2. Andy 6:25pm, Fri 17th, 2008
Another reason words are important: Search Engines.
Some will argue more words are better for Search Engines, but Google calls themselves a ‘User Experience” company, so I hope they learn to reward the happy medium of concise, descriptive content, and penalize pages that use too much, or too little words.
3. Jeff Bridgforth 8:38am, Mon 20th, 2008
Josh, Thanks for the recommendation. I am curious how this book differs from what Gerry McGovern writes and talks about. I have heard from Gerry at 2 different UIE conferences. He talks about writing from the Web. I am curious to get your take on how Ginny’s book differs.
4. Jonathan 8:23am, Mon 27th, 2008
One place where the choice of words can in fact be irrelevant to UI design is labels. People only read labels when they are unsure what it is they are labelling. In most cases, if you have done a decent IA job, the content that’s labelled will describe itself. There is not point in having a list of product names and prices with the words “Products & Prices” over the top. I guarantee that if you changed that to “Monkeys & Flowers” nobody would given a damn, even assuming they even noticed.

Page-level text extractions:
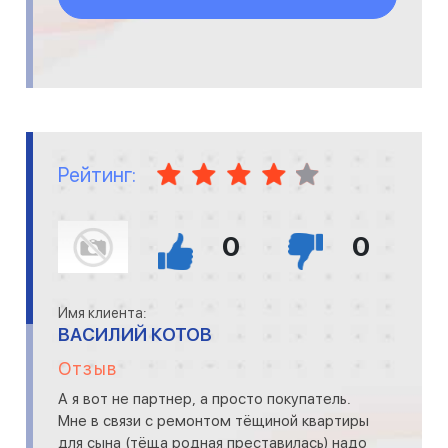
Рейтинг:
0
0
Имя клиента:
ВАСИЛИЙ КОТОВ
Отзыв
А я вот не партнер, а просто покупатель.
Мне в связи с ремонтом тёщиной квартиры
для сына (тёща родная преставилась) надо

==

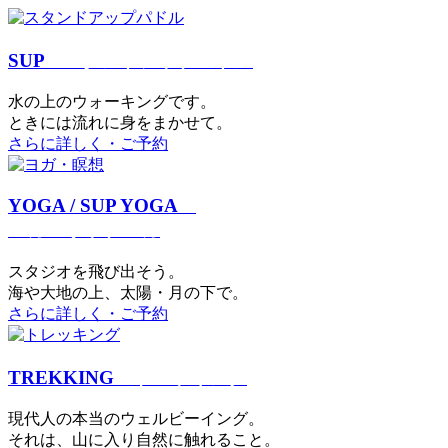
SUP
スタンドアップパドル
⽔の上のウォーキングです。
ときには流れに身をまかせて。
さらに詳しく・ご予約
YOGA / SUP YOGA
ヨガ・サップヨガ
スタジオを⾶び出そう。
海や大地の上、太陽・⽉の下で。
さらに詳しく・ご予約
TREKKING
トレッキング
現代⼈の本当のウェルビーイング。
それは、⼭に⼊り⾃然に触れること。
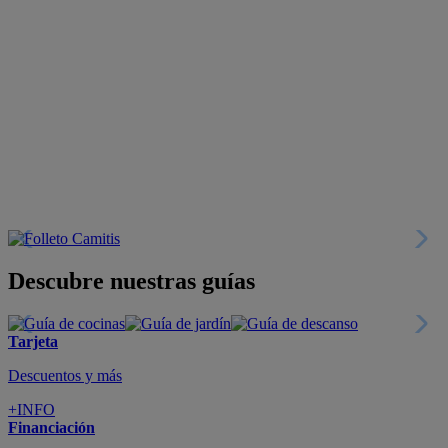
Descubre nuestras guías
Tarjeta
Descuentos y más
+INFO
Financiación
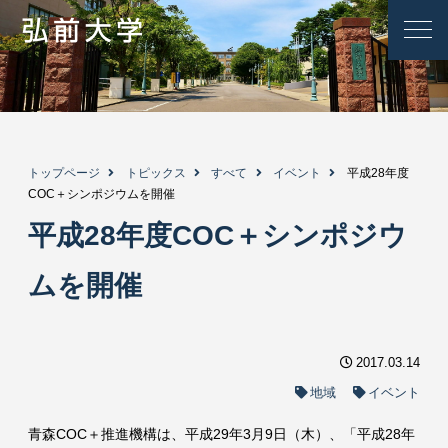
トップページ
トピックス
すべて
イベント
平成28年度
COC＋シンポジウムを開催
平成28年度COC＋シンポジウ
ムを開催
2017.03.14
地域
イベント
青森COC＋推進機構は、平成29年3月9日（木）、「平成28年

Instructions:
a. Can you copy everything in the comments on word choice from "2. Andy 6:25pm, Fri" down to "Ginny’s book differs."?
b. Could you update the entries from the line containing "Descubre nuestras guías" down to the line containing "青森COC＋推進機構は、平成29年3月9日（木）、「平成28年", changing "Financiación" to "Financiamiento" and returning only those lines, without the pictures?

Expected responses:
a.
2. Andy 6:25pm, Fri 17th, 2008
Another reason words are important: Search Engines.
Some will argue more words are better for Search Engines, but Google calls themselves a ‘User Experience” company, so I hope they learn to reward the happy medium of concise, descriptive content, and penalize pages that use too much, or too little words.
3. Jeff Bridgforth 8:38am, Mon 20th, 2008
Josh, Thanks for the recommendation. I am curious how this book differs from what Gerry McGovern writes and talks about. I have heard from Gerry at 2 different UIE conferences. He talks about writing from the Web. I am curious to get your take on how Ginny’s book differs.

b.
Descubre nuestras guías
Tarjeta
Descuentos y más
+INFO
Financiamiento
トップページ
トピックス
すべて
イベント
平成28年度
COC＋シンポジウムを開催
平成28年度COC＋シンポジウ
ムを開催
2017.03.14
地域
イベント
青森COC＋推進機構は、平成29年3月9日（木）、「平成28年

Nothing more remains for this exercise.